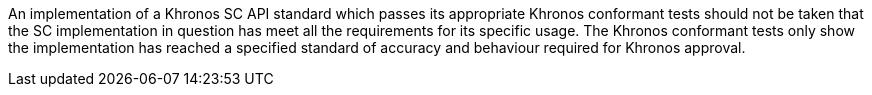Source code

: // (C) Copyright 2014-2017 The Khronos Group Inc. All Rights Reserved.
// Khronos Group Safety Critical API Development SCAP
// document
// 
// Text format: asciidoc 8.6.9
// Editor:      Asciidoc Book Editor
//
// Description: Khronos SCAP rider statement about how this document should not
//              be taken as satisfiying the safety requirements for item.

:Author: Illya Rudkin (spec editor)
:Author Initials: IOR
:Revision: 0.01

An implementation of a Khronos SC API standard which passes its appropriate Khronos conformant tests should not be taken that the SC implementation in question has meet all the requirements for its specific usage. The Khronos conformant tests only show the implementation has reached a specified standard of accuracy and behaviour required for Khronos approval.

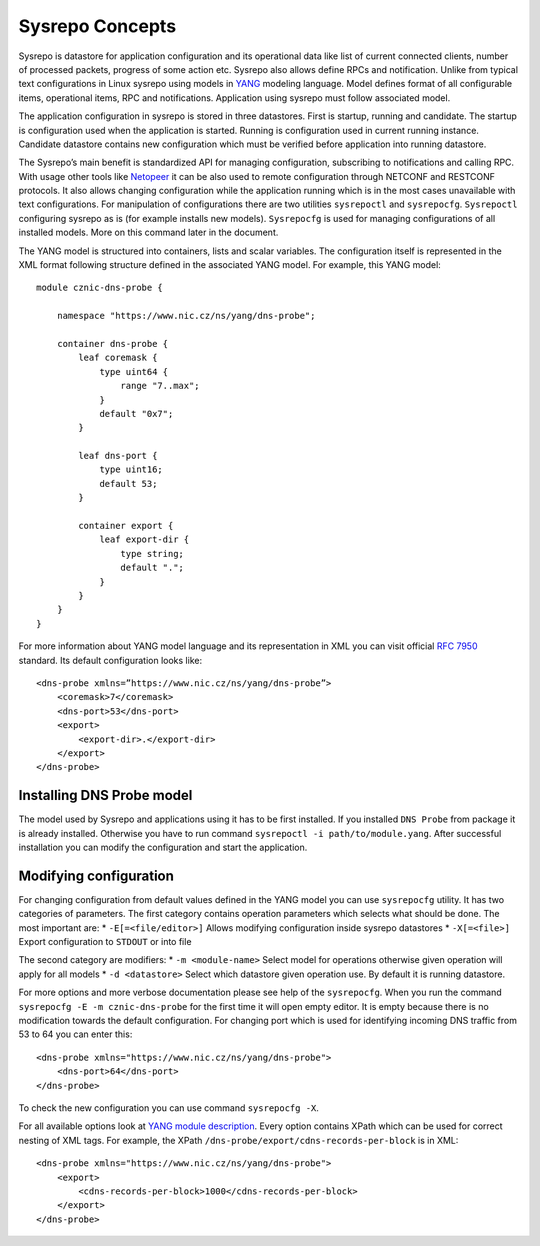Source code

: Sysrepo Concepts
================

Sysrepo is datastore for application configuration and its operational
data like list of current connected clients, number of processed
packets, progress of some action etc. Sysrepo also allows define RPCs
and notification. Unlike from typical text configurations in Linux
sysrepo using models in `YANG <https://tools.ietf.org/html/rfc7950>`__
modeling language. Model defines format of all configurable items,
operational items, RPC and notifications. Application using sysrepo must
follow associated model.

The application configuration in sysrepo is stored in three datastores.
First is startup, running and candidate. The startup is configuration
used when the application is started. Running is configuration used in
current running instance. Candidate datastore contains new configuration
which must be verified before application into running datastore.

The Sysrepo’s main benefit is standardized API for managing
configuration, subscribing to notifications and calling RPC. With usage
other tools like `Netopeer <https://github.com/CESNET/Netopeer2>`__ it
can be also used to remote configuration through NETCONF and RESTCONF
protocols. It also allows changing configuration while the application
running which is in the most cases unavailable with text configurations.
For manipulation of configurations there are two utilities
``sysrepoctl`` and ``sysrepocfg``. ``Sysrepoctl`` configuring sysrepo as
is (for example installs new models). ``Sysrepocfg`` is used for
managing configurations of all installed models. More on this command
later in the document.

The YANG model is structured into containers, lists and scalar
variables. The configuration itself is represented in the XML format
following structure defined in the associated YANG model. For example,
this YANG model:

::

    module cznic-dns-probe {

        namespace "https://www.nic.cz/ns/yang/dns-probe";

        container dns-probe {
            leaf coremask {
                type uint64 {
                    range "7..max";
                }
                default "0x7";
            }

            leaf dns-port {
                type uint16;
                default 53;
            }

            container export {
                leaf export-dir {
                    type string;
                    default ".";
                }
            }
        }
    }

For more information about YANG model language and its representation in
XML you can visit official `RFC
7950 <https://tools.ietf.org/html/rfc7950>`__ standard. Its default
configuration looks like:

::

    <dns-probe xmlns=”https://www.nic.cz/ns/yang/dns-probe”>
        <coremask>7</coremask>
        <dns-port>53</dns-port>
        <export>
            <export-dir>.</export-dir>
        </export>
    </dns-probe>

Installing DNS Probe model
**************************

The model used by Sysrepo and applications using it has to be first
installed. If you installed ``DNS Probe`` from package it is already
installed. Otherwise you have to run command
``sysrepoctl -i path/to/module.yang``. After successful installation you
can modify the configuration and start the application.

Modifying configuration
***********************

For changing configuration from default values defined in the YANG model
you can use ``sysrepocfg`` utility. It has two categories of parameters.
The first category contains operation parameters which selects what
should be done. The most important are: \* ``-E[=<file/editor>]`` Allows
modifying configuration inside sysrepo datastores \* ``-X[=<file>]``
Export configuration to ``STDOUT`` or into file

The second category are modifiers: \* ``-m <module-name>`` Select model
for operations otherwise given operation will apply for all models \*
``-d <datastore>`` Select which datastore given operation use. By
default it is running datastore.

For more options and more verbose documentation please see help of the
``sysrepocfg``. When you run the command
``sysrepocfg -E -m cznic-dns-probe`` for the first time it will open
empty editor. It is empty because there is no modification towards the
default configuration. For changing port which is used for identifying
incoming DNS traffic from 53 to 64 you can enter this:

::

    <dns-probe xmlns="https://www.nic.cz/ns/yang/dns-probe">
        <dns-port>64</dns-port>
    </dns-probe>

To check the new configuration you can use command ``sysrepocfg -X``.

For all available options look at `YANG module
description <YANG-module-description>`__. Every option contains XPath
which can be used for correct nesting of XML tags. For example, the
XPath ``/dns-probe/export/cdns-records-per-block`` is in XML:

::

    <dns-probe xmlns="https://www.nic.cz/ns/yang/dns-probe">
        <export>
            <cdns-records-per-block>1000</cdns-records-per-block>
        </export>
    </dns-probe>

+++

Required action:
When a line in the listing includes the word "about", report that line in full.

Task result:
// Description: Khronos SCAP rider statement about how this document should not
For more information about YANG model language and its representation in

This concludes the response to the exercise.